EXERCISE GOAL:
Retype the lines from the line containing "Which series has" through the line containing "Reading right to", both included, without altering them. Omit the pictures from your answer.

------------------------------

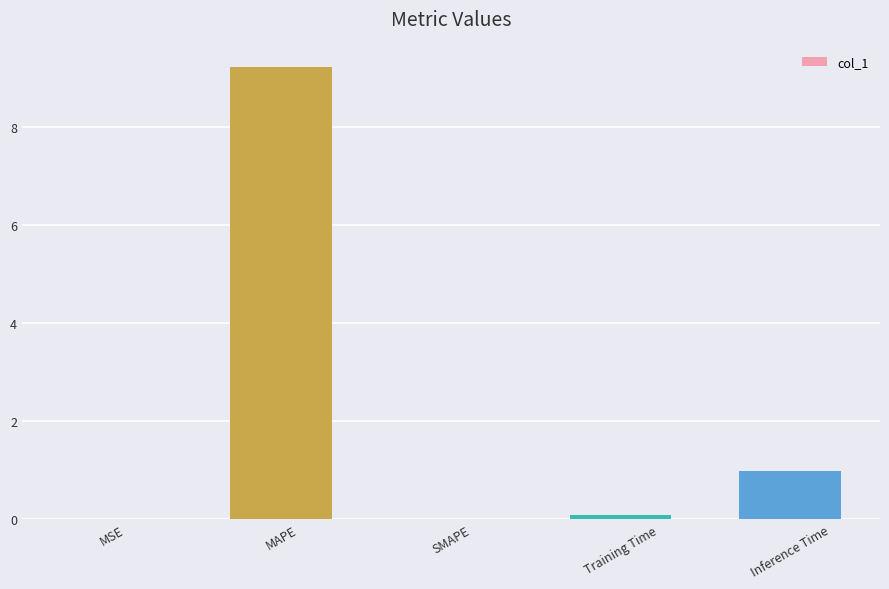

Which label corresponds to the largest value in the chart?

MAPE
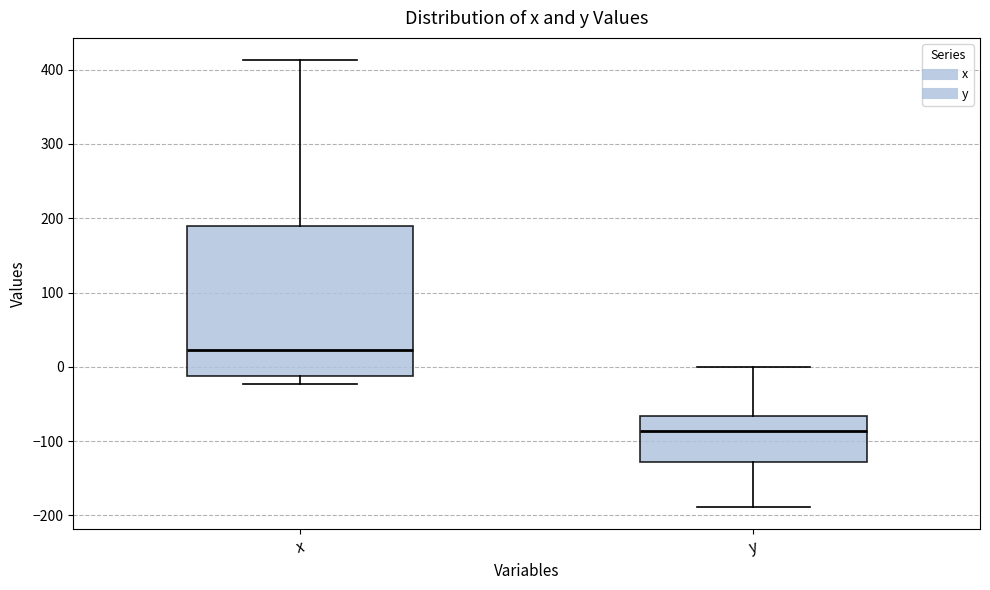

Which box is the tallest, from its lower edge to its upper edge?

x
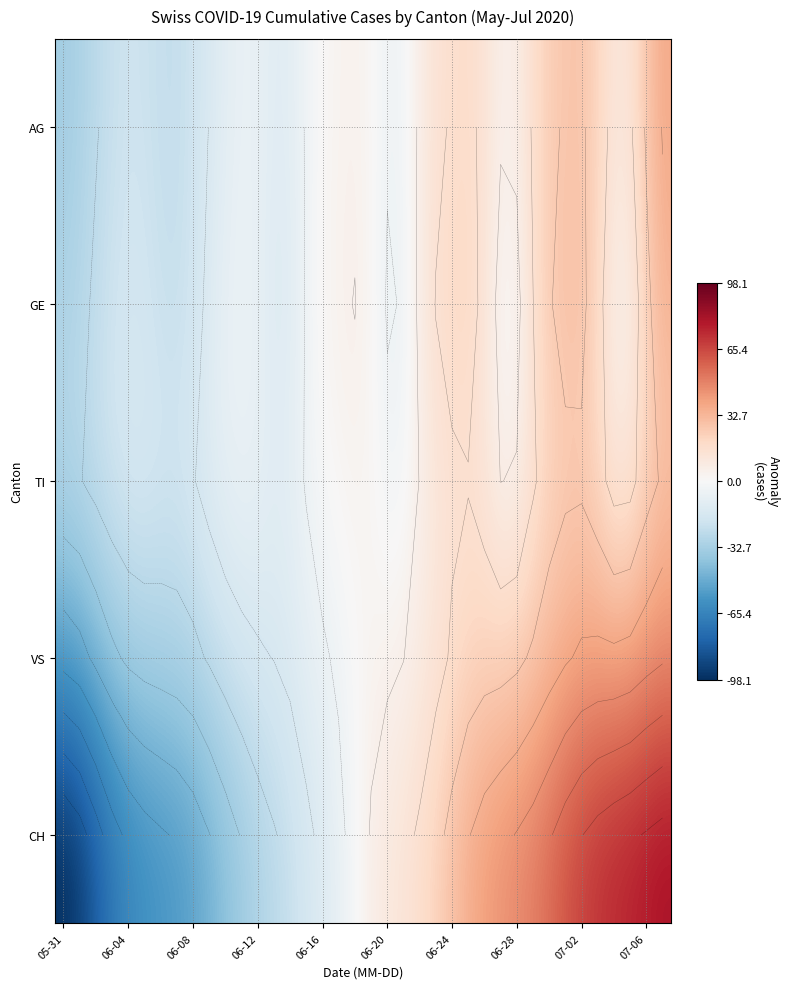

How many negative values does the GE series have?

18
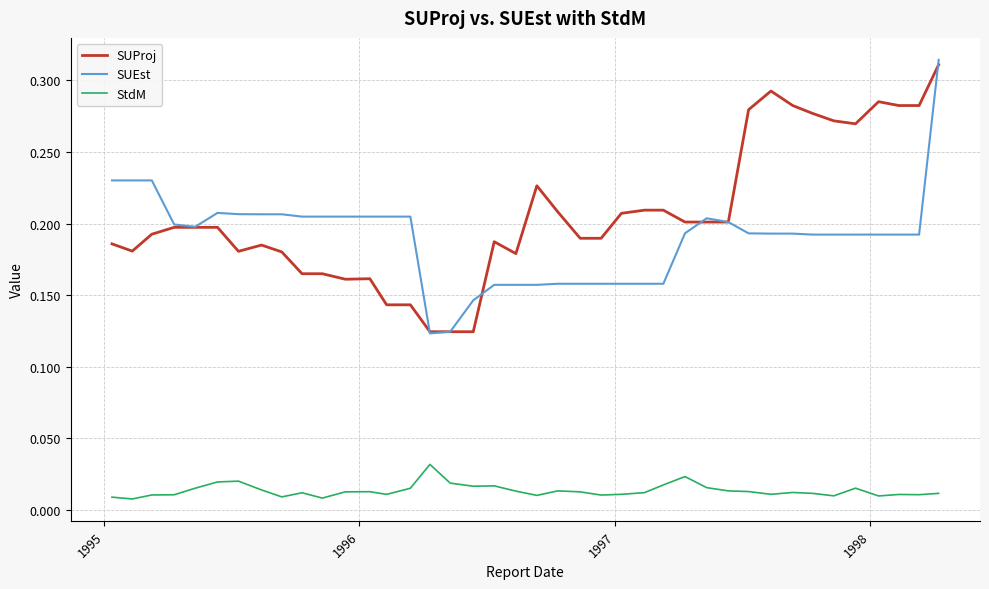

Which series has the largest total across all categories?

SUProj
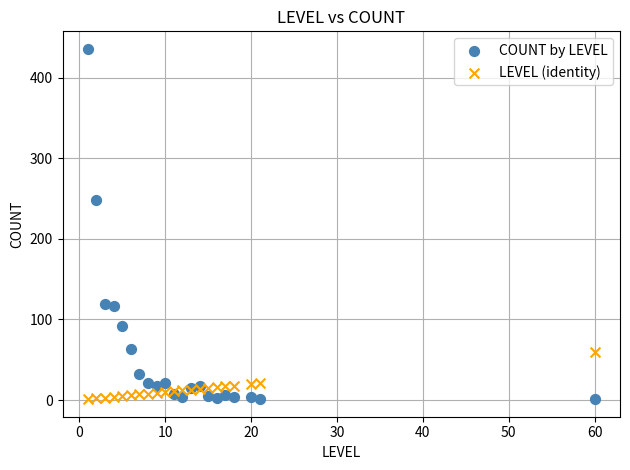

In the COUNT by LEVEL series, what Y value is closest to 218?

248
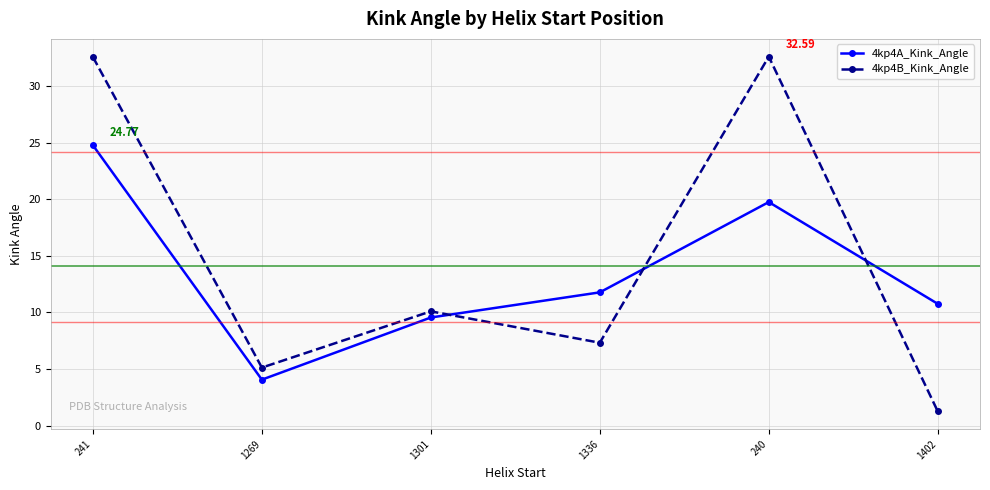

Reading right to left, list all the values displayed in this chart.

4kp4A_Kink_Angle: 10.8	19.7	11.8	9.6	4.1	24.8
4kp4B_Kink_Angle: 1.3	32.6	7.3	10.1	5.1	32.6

------------------------------

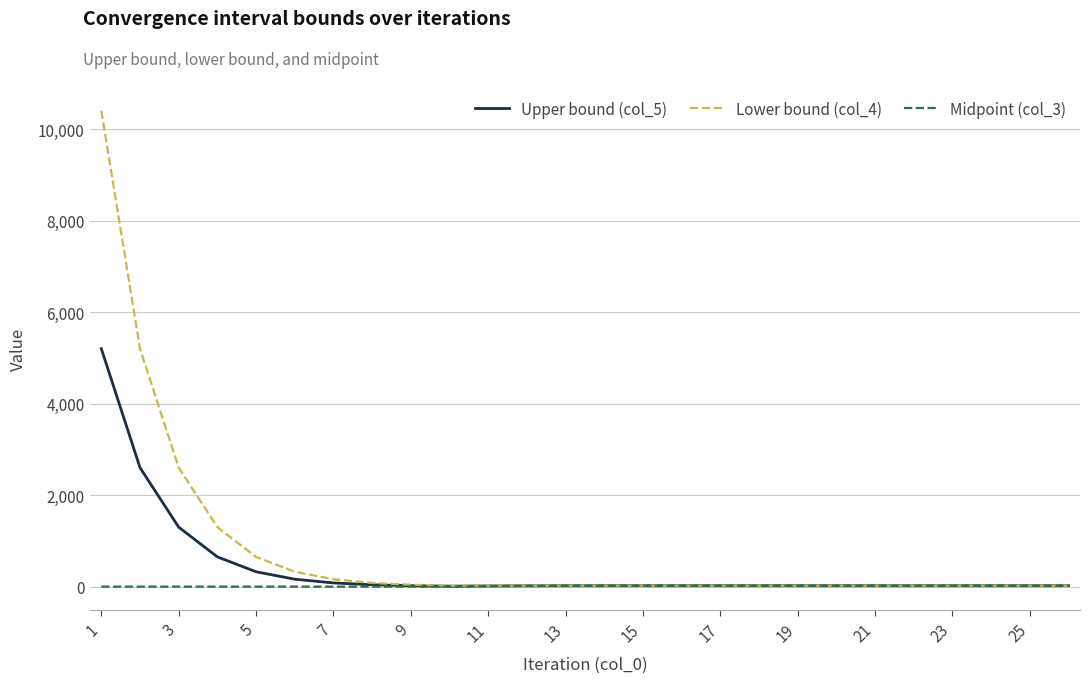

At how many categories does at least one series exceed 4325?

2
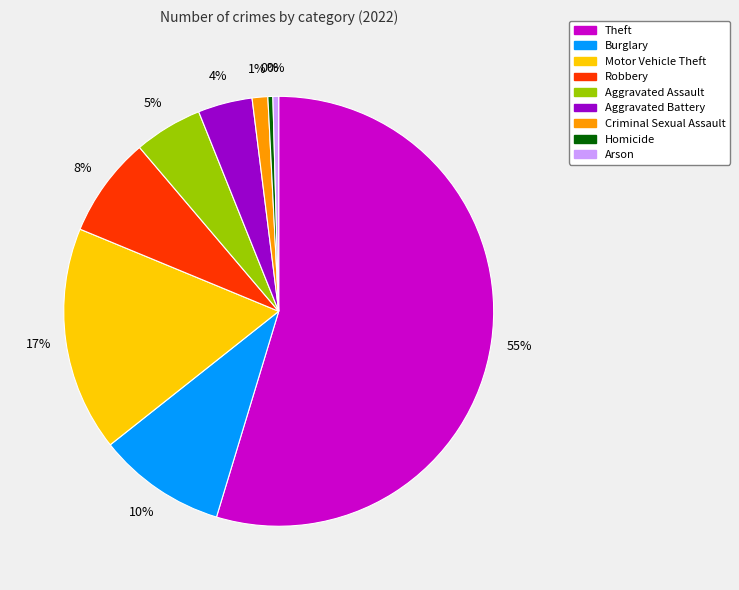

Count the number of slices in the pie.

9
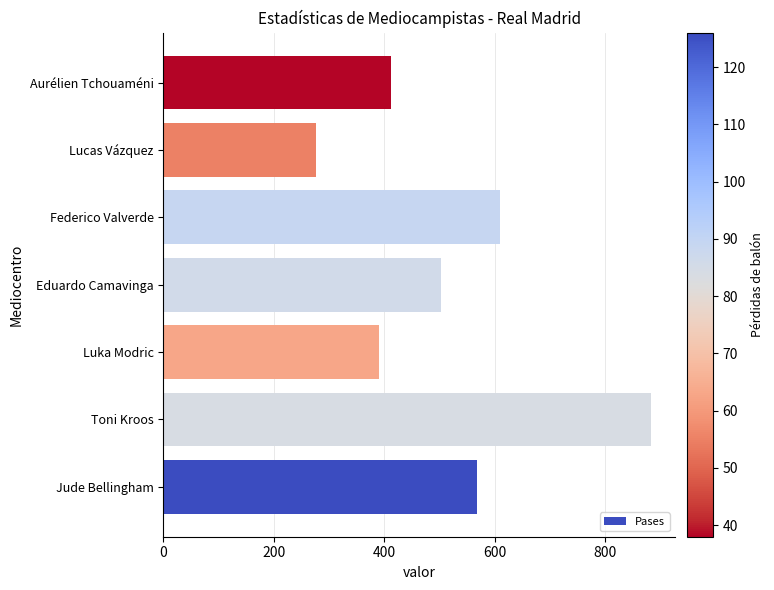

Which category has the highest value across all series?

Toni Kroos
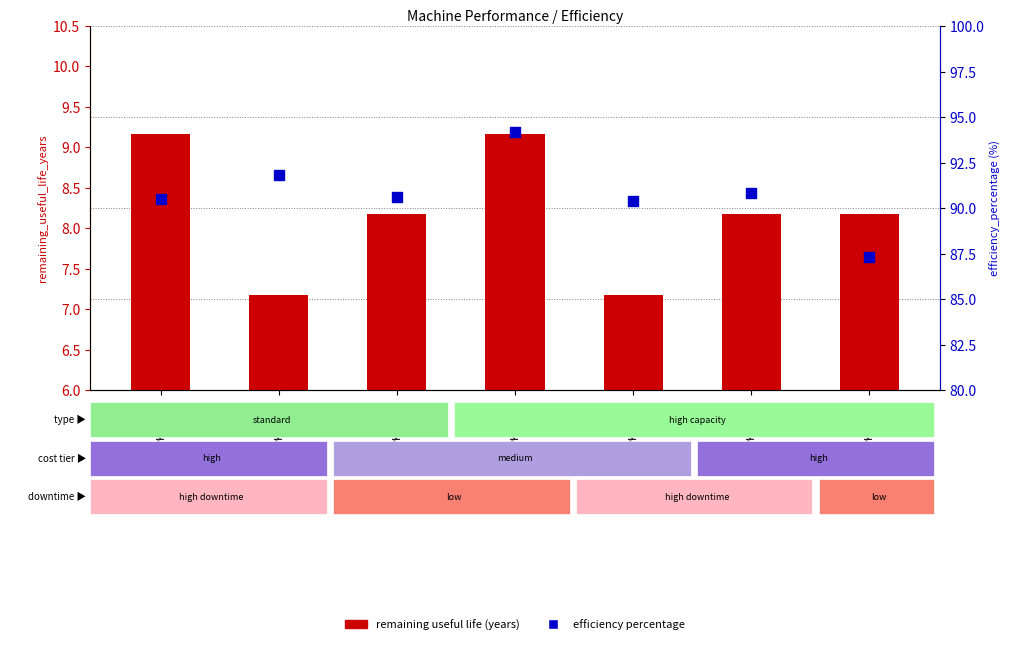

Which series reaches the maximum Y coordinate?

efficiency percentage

------------------------------

RESPONSE BELOW:
Which series has the largest total across all categories?

SUProj

In the COUNT by LEVEL series, what Y value is closest to 218?

248

Reading right to left, list all the values displayed in this chart.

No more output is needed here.